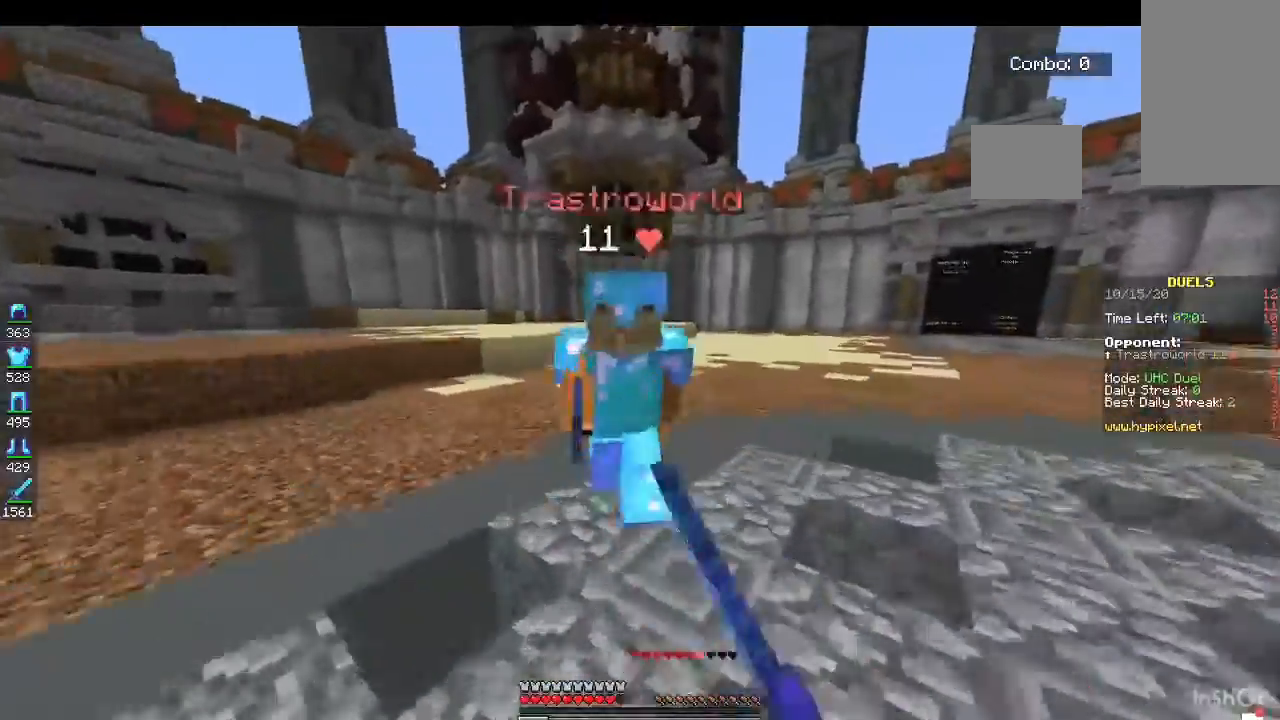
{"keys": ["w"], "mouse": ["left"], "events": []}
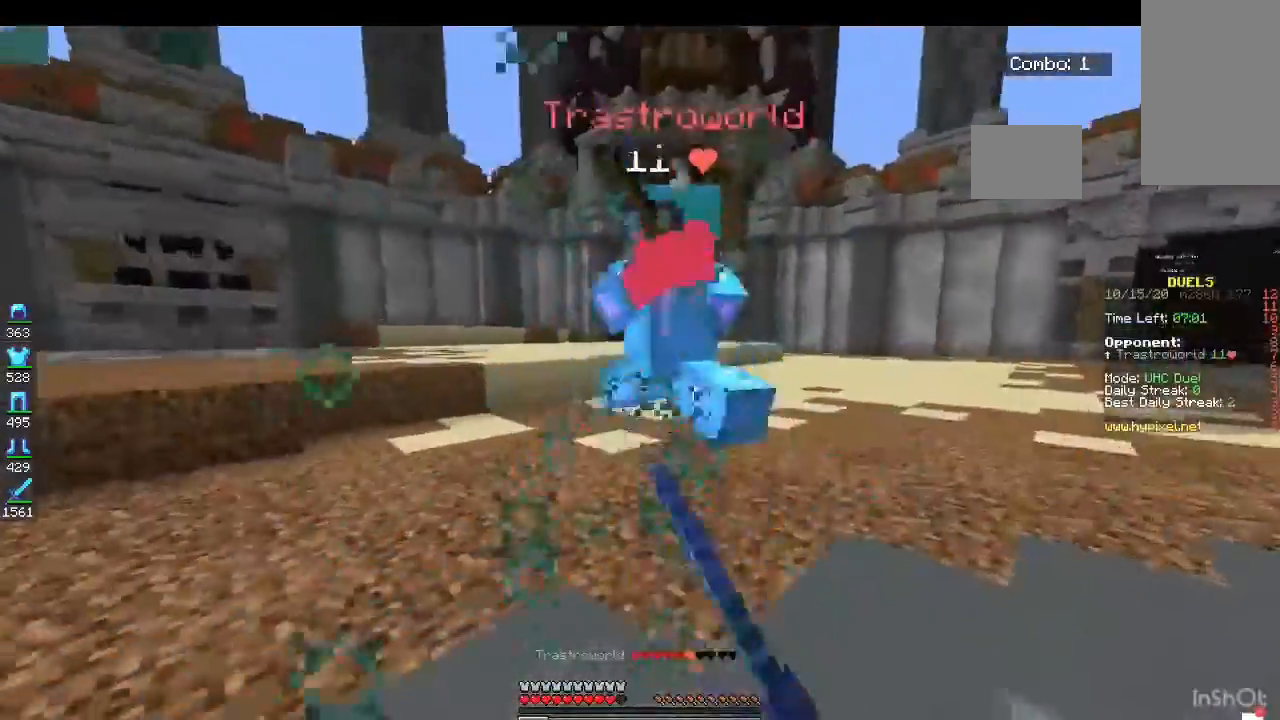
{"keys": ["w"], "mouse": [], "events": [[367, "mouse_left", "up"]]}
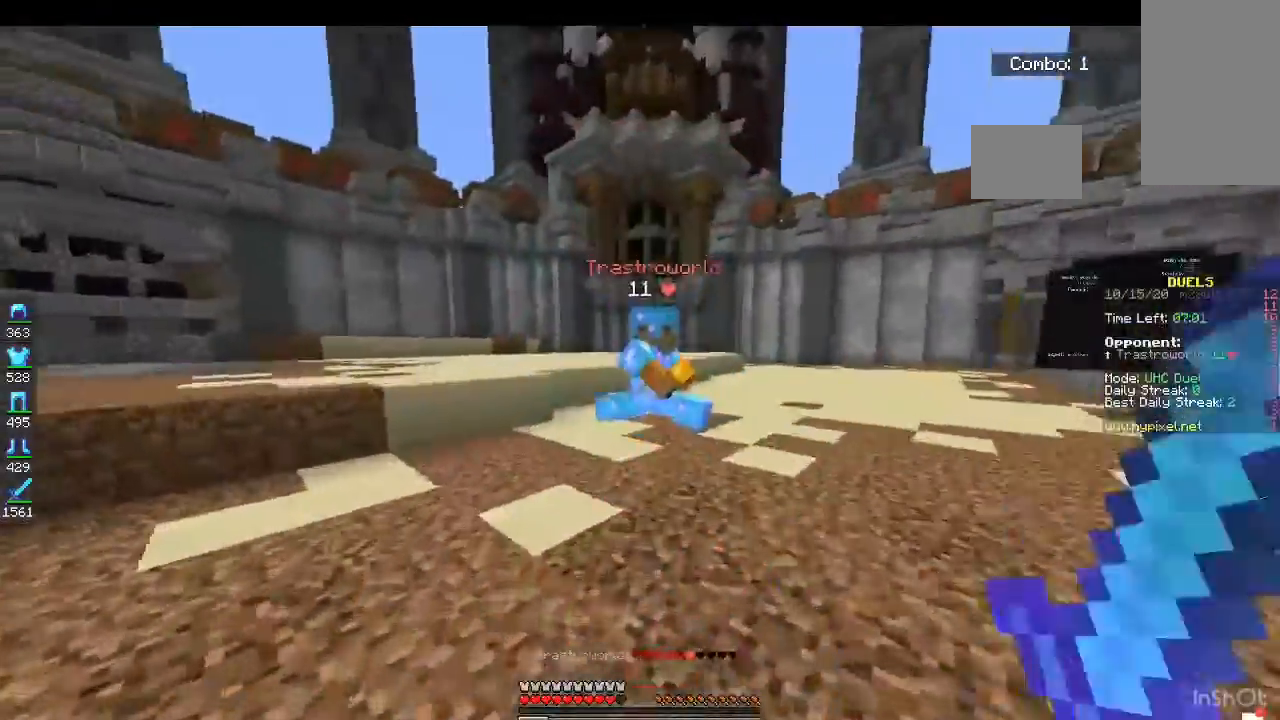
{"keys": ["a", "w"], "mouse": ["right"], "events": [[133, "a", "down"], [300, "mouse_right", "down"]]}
━━━━
#### Your objective:
Exclude the pictures. Write out the remaining data exactly.

#### Expected output:
{"keys": ["w"], "mouse": ["left"], "events": []}
{"keys": ["w"], "mouse": [], "events": [[367, "mouse_left", "up"]]}
{"keys": ["a", "w"], "mouse": ["right"], "events": [[133, "a", "down"], [300, "mouse_right", "down"]]}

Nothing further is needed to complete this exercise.